In 2013, Urmann sent letters to between 40,000 and 70,000 people about video downloads from an adult-content web platform. The letters said that these people had breached the copyright of a company called The Archive, asked them to stop doing so, and also asked for €250 in costs. If successful, this would have netted between €10 million and €17.5 million for The Archive and Urmann.
However, in this case many respondents refused to simply pay up. Some filed civil or criminal charges against Urmann and others associated with the scheme, saying that streaming a video did not constitute a copyright violation, while others questioned how The Archive had obtained their identities.
The Archive said that it had used trawler software called Gladll to find the IP addresses of users accessing content, and had used this to obtain court orders requesting telecoms service providers to release the names and addresses of these users.
In fact, it now appears that The Archive had set up 'honeypots', using sites that looked as though they were on the platform but were in fact offering The Archive content, in order to trick users into copyright violations.
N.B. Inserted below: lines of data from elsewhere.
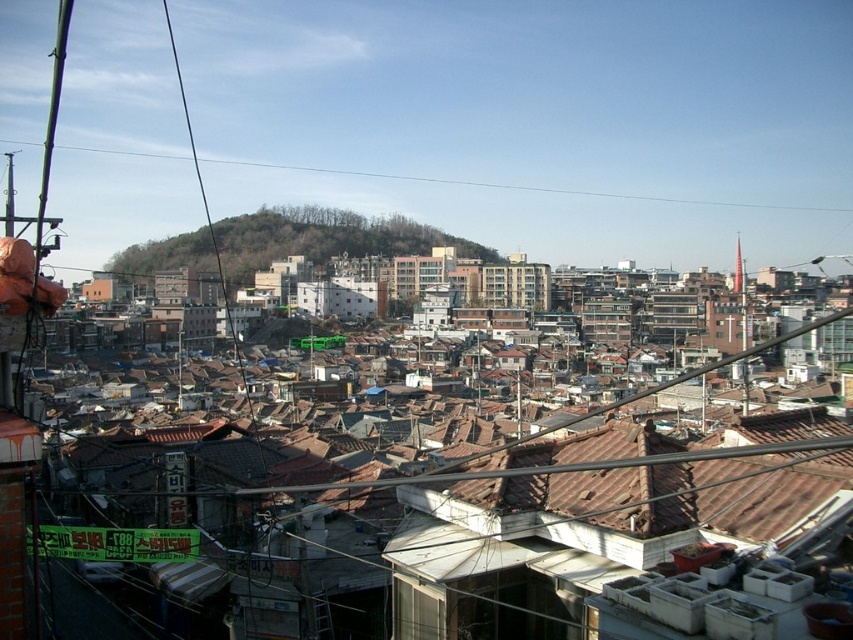
Question: Does green grassy hillside at center come behind black wire at upper left?

Choices:
 (A) yes
 (B) no

Answer: (B)

Question: Does green grassy hillside at center appear under black wire at upper left?

Choices:
 (A) no
 (B) yes

Answer: (B)

Question: Where is green grassy hillside at center located in relation to black wire at upper left in the image?

Choices:
 (A) left
 (B) right

Answer: (A)

Question: Which point appears farthest from the camera in this image?

Choices:
 (A) (421, 237)
 (B) (572, 195)

Answer: (B)

Question: Among these objects, which one is nearest to the camera?

Choices:
 (A) green grassy hillside at center
 (B) black wire at upper left

Answer: (A)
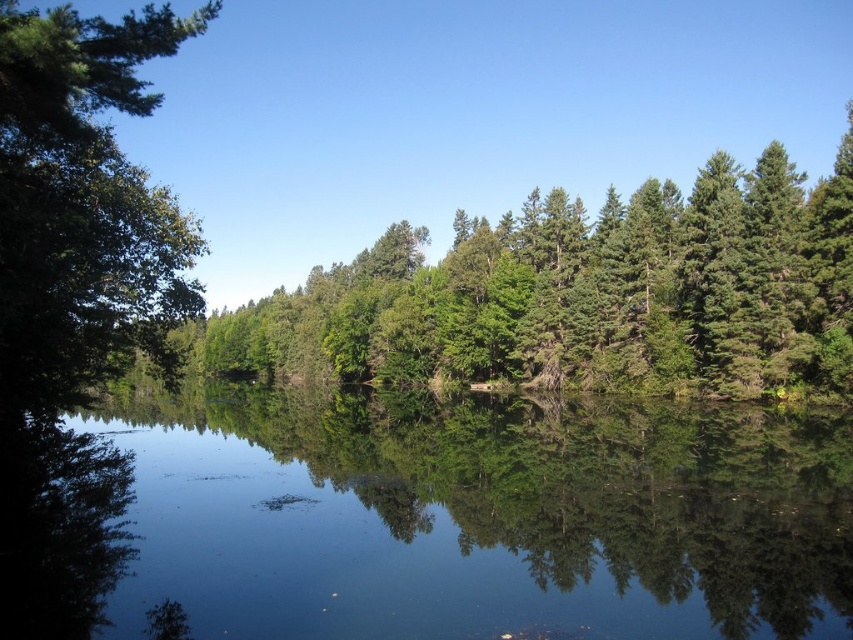
Question: Observing the image, what is the correct spatial positioning of transparent water at center in reference to green leafy tree at left?

Choices:
 (A) right
 (B) left

Answer: (A)

Question: Which object appears closest to the camera in this image?

Choices:
 (A) green leafy tree at left
 (B) transparent water at center
 (C) green leafy trees at upper center

Answer: (A)

Question: Can you confirm if transparent water at center is positioned above green leafy tree at left?

Choices:
 (A) yes
 (B) no

Answer: (B)

Question: Which object is closer to the camera taking this photo?

Choices:
 (A) transparent water at center
 (B) green leafy tree at left

Answer: (B)

Question: Is transparent water at center wider than green leafy trees at upper center?

Choices:
 (A) yes
 (B) no

Answer: (B)

Question: Which point appears closest to the camera in this image?

Choices:
 (A) (74, 38)
 (B) (682, 573)

Answer: (A)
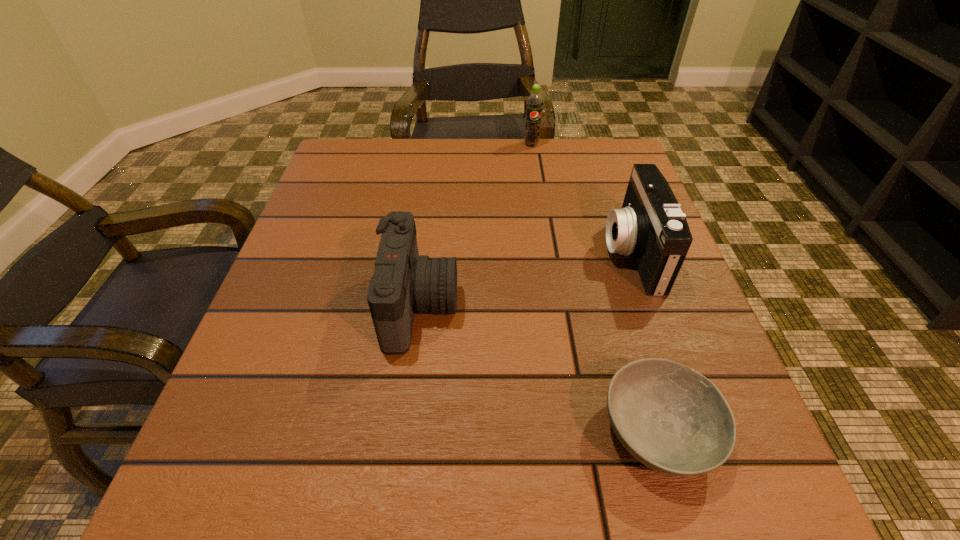
I want to click on vacant space that satisfies the following two spatial constraints: 1. on the front label of the farthest object; 2. at the lens of the leftmost object, so click(x=557, y=306).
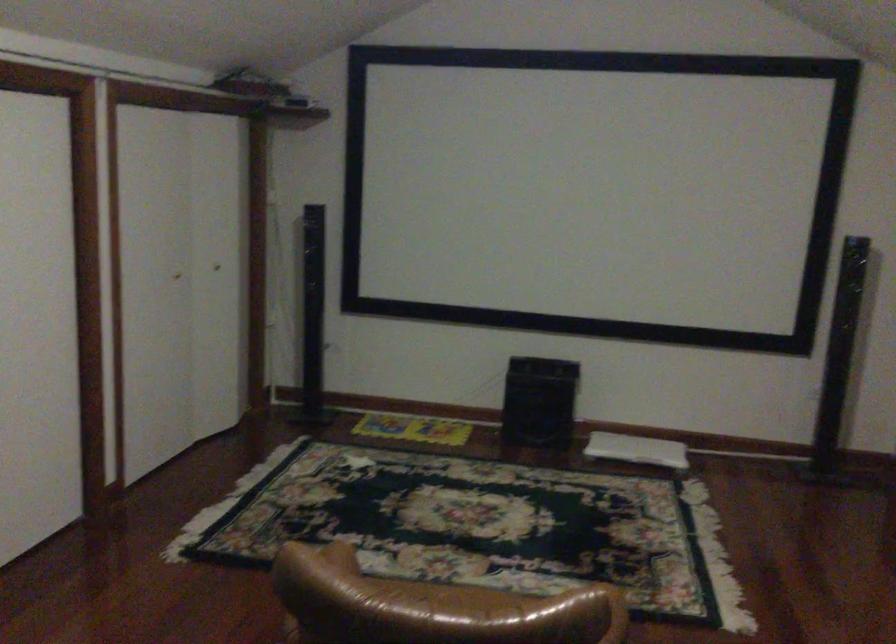
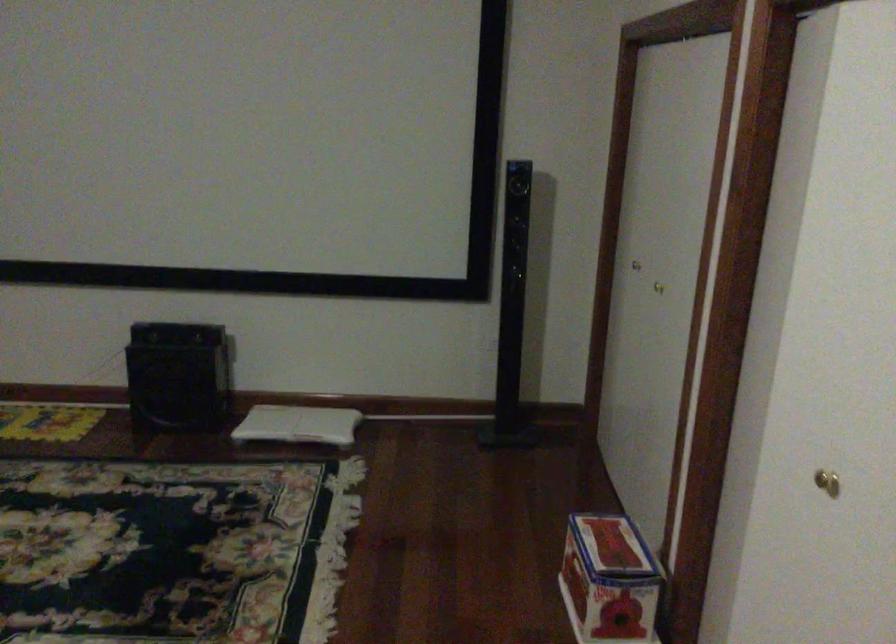
Question: The first image is from the beginning of the video and the second image is from the end. How did the camera likely rotate when shooting the video?

Choices:
 (A) Left
 (B) Right
 (C) Up
 (D) Down

Answer: (B)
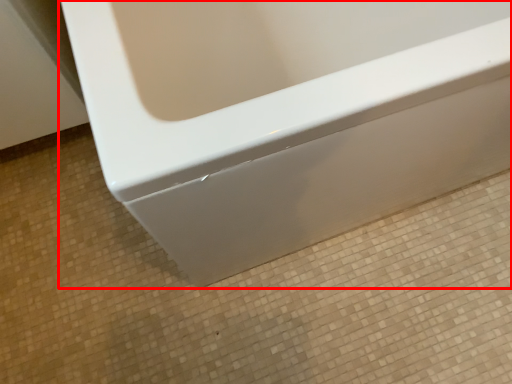
Question: From the image, what is the correct spatial relationship of bathtub (annotated by the red box) in relation to ceramic tile?

Choices:
 (A) right
 (B) left

Answer: (A)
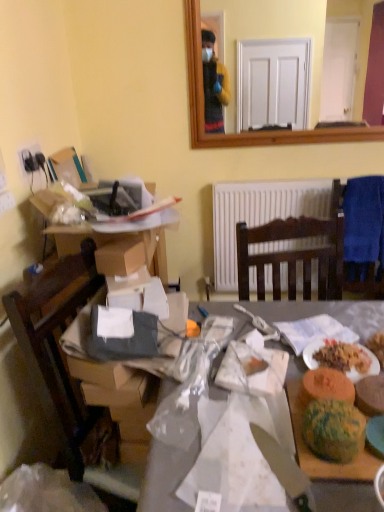
Question: Is multicolored plastic watermelon at lower right in front of or behind cardboard box at left, which is counted as the 2th desk, starting from the bottom, in the image?

Choices:
 (A) behind
 (B) front

Answer: (B)

Question: From the image's perspective, is multicolored plastic watermelon at lower right above or below cardboard box at left, which is counted as the 2th desk, starting from the bottom?

Choices:
 (A) above
 (B) below

Answer: (B)

Question: Which object is the closest to the green textured cake at lower right, the first food from the right?

Choices:
 (A) silver metallic knife at center
 (B) translucent plastic bag at center, acting as the second desk starting from the top
 (C) green textured bread at lower right, which is counted as the 3th food, starting from the right
 (D) white paper plate at lower right
 (E) cardboard box at left, which is counted as the 2th desk, starting from the bottom

Answer: (C)

Question: Considering the real-world distances, which object is farthest from the white paper at center?

Choices:
 (A) white paper plate at lower right
 (B) blue fabric chair at right
 (C) green textured bread at lower right, which is counted as the 3th food, starting from the right
 (D) silver metallic knife at center
 (E) green textured bread at right, which is counted as the second food, starting from the left

Answer: (B)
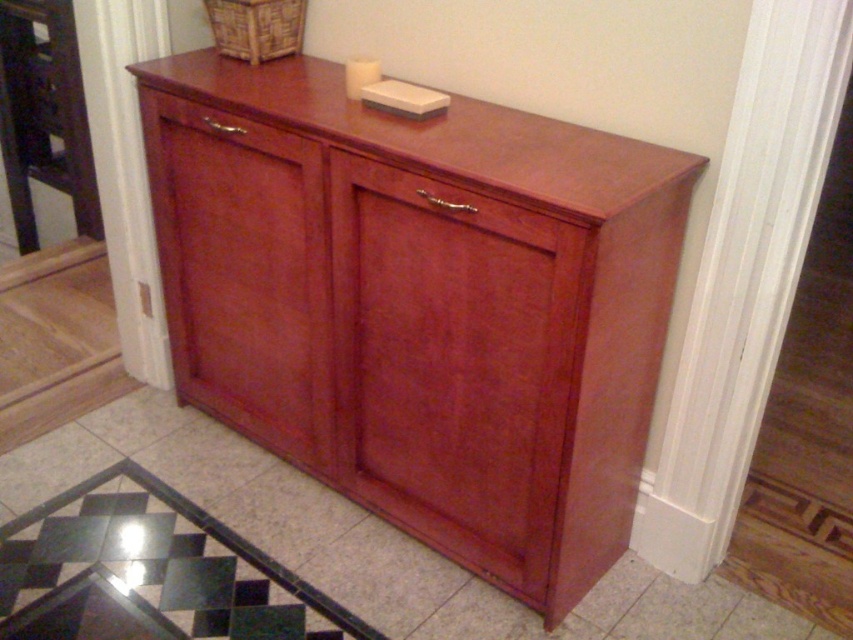
Question: Which object is closer to the camera taking this photo?

Choices:
 (A) matte wood drawer at center
 (B) satin cherry dresser at center

Answer: (B)

Question: Estimate the real-world distances between objects in this image. Which object is farther from the satin cherry dresser at center?

Choices:
 (A) glossy wood drawer at center
 (B) matte wood drawer at center

Answer: (B)

Question: Which object is the farthest from the satin cherry dresser at center?

Choices:
 (A) glossy wood drawer at center
 (B) matte wood drawer at center

Answer: (B)

Question: Is satin cherry dresser at center bigger than matte wood drawer at center?

Choices:
 (A) yes
 (B) no

Answer: (A)

Question: Does satin cherry dresser at center have a greater width compared to matte wood drawer at center?

Choices:
 (A) no
 (B) yes

Answer: (B)

Question: Can you confirm if glossy wood drawer at center is positioned above matte wood drawer at center?

Choices:
 (A) no
 (B) yes

Answer: (A)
It also appears that The Archive may have given false information to the courts, by claiming that users had downloaded content when, in fact, they had only streamed it and therefore had not broken copyright laws.
Urmann has now been forced to give up his licence as a lawyer, and has fled Germany for Turkey. He is, however, only one of many lawyers involved in this practice. In the meantime, German courts have determined that streaming a video does not constitute a copyright violation.
Munich-based Ulrich Lohmann is a dispute resolution expert with Pinsent Masons, the law firm behind Out-Law.com.